Mathematical motivation of OPE? In Peskin & Schroeder (and also Cheng which I have skimmed through) they motivate the Operator Product Expansion with a lot of words. 
Is there any way to motivate it mathematically, e.g. Taylor expansion or similar?
 A: Firstly, I'd like to recommend Conformal Field Theory by Di-Francesco, it is a comprehensive text which is thorough and contains many applications of conformal field theory. The text is indispensable.

In conformal field theory, it is often characteristic of correlation functions to diverge as points of two or more fields coincide. The operator product expansion is essentially a Laurent series, and it represents a series of operators (always understood to be in correlation functions) as the sum of well-defined operators, times a factor which diverges as points coincide.  Recall under a conformal map $z\to w(z), \bar z \to \bar w(\bar z)$, a quasi-primary field transforms as,
$$\phi'(w,\bar w) = \left( \frac{\partial w}{\partial z} \right)^{-h}\left( \frac{\partial \bar w}{\partial \bar z} \right)^{-\bar h} \phi(z,\bar z)$$
where $(h,\bar h)$ are the conformal dimensions. The scaling dimension of the field is $\Delta = h+\bar h$ and planar spin $s = h - \bar h$. An example of an operator product expansion would be,
$$T(z) \phi(w,\bar w) \sim \frac{h}{(z-w)^2} \phi(w,\bar w) + \frac{1}{z-w} \partial_w \phi(w,\bar w) + \dots$$
with stress-energy tensor $T(z)$ where it is common practice to omit terms not singular as $z\to w$. This OPE in fact defines a primary operator. The OPE can also tell us other things. Consider a free boson,
$$\mathcal{S} = \frac{1}{2}g\int d^2x \, \partial_\mu \varphi \partial^\mu \varphi$$
wherein the propagator is given by,
$$\langle \varphi(x) \varphi(y)\rangle = -\frac{1}{4\pi g} \ln(x-y)^2$$
which in complex coordinates is,
$$\langle \varphi(z,\bar z)\varphi(w,\bar w)\rangle =  -\frac{1}{4\pi g} \left[ \ln(z-w) + \ln(\bar z - \bar w)\right]$$
By differentiating we can separate the holomorphic and anti-holomorphic parts:
$$\langle \partial_z \varphi(z,\bar z) \partial_w \varphi(w,\bar w) \rangle = -\frac{1}{4\pi g} \frac{1}{(z-w)^2}$$
and similarly with $(z \leftrightarrow \bar z)$, etc. The OPE of the field with itself is then,
$$\partial \varphi(z) \partial \varphi(w) \sim -\frac{1}{4\pi g} \frac{1}{(z-w)^2}$$
Notice as $z\to w$, i.e. if we exchange fields, the OPE does not change sign; this reflects the bosonic character of $\varphi$. A similar calculation for a fermion field reveals the OPE with itself is,
$$\psi(z) \psi(w) \sim \frac{1}{2\pi g}\frac{1}{z-w}$$
Exchanging $z$ and $w$ picks up a minus sign which reflects the anti-commuting or fermionic character of the field $\psi$.

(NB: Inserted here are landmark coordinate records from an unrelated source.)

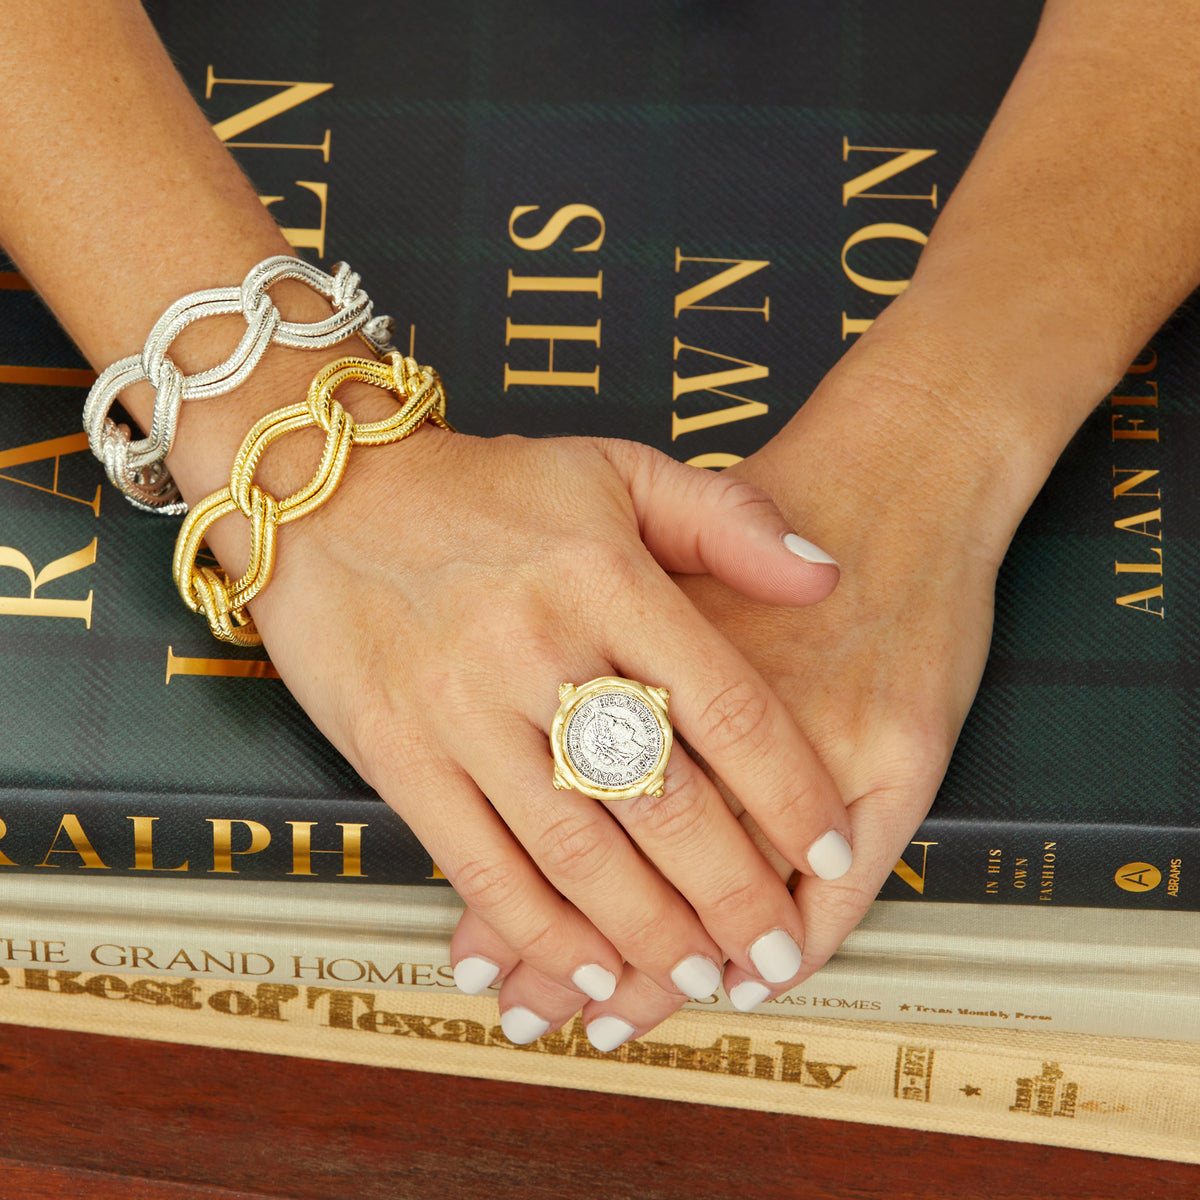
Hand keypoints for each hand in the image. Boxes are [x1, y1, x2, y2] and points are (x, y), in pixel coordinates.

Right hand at [198, 408, 854, 1035]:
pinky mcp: (398, 756)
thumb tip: (826, 577)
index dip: (790, 792)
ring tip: (700, 980)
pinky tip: (590, 969)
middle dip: (731, 893)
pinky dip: (541, 930)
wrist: (330, 496)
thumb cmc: (486, 489)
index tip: (830, 849)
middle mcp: (536, 646)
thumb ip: (729, 520)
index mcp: (604, 575)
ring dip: (647, 932)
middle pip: (659, 799)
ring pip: (574, 850)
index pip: (727, 705)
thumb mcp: (615, 469)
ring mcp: (460, 708)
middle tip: (774, 951)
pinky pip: (478, 864)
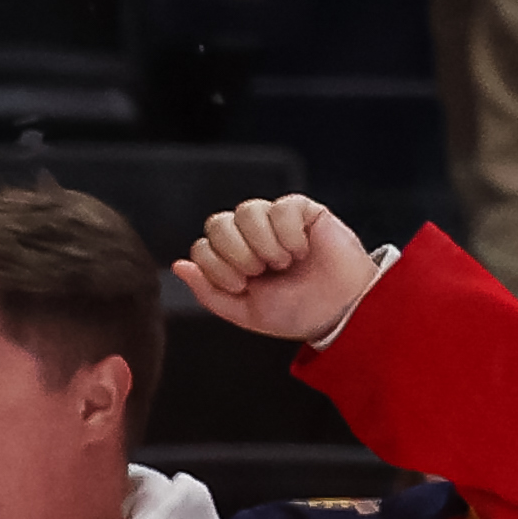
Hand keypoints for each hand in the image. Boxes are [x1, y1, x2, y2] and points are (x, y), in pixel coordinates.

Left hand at [180, 193, 385, 345]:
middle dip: (235, 253)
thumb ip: (208, 291)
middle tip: (259, 272)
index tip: (242, 285)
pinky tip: (301, 250)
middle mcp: (250, 236)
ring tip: (283, 263)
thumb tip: (178, 266)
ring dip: (262, 242)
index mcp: (232, 259)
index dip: (216, 265)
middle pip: (218, 222)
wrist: (338, 312)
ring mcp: (276, 221)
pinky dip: (289, 233)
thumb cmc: (295, 312)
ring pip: (247, 209)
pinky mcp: (304, 210)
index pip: (202, 246)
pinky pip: (282, 206)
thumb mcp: (243, 312)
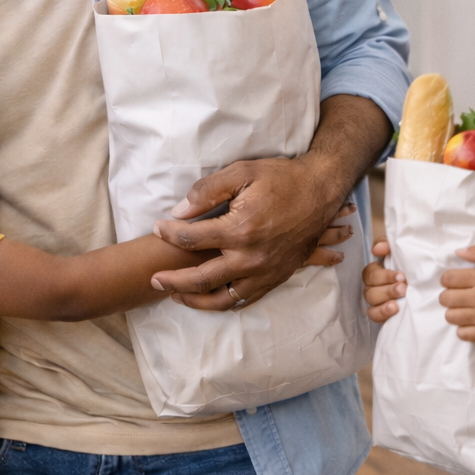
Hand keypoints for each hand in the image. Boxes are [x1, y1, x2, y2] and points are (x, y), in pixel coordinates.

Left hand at [150, 157, 348, 308]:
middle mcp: (250, 257)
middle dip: (172, 281)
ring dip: (195, 301)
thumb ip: (207, 192)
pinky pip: (245, 299)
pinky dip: (224, 303)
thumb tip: (179, 212)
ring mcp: (264, 271)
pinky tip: (210, 297)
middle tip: (153, 279)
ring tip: (177, 295)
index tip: (157, 228)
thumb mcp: (242, 172)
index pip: (190, 238)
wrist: (321, 192)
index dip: (169, 233)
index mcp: (239, 229)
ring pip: (222, 299)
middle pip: (200, 279)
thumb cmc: (282, 178)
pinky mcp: (276, 277)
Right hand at [362, 239, 406, 322]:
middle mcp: (374, 286)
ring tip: (399, 300)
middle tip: (403, 288)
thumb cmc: (413, 268)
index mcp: (377, 271)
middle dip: (387, 288)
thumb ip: (388, 245)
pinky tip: (394, 309)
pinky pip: (374, 314)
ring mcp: (376, 301)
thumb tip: (377, 249)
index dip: (384, 275)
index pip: (371, 272)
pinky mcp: (381, 314)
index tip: (401, 276)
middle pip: (370, 288)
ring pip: (371, 300)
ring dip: (386, 298)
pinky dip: (382, 312)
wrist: (430, 288)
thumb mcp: (403, 253)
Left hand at [438, 244, 474, 341]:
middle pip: (445, 298)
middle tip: (459, 295)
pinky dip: (463, 329)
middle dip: (449, 296)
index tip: (455, 282)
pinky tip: (471, 322)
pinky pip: (462, 334)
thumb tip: (458, 252)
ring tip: (464, 309)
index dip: (448, 279)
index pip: (447, 279)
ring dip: (454, 312)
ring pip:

As aforementioned, the OPE can be thought of as a Laurent series, which means we can compute residues from it. I won't go through the whole derivation, but the homomorphic component $J_z$ of the conserved current $J_a$ under conformal transformations has an OPE,
$$J_z(z)\mathcal{O}(w,\bar w)=  \dots + \frac{\mathrm{Res}[J_z(z)\mathcal{O}(w,\bar w)]}{z-w} + \dots$$
for a generic operator $\mathcal{O}$. It's analogous to when one tries to compute residues by computing the Laurent expansion of a function, rather than through the tedious limit formula. For example, for $\sin z / z$, we have,
$$\frac{\sin z}{z} = \frac{1}{z} \left( z-\frac{1}{3!} z^3 + \dots\right) = 1 -\frac{1}{3!} z^2 + \dots$$
The $z=0$ pole is a simple pole, and from the Laurent expansion, we can conclude the residue is zero. A second example: 
$$\frac{e^z}{\sin z} = \frac{1}{z} + 1 + \frac{2z}{3} + \frac{z^2}{3} + \dots$$
The pole $z=0$ is likewise simple, and this time the residue is one.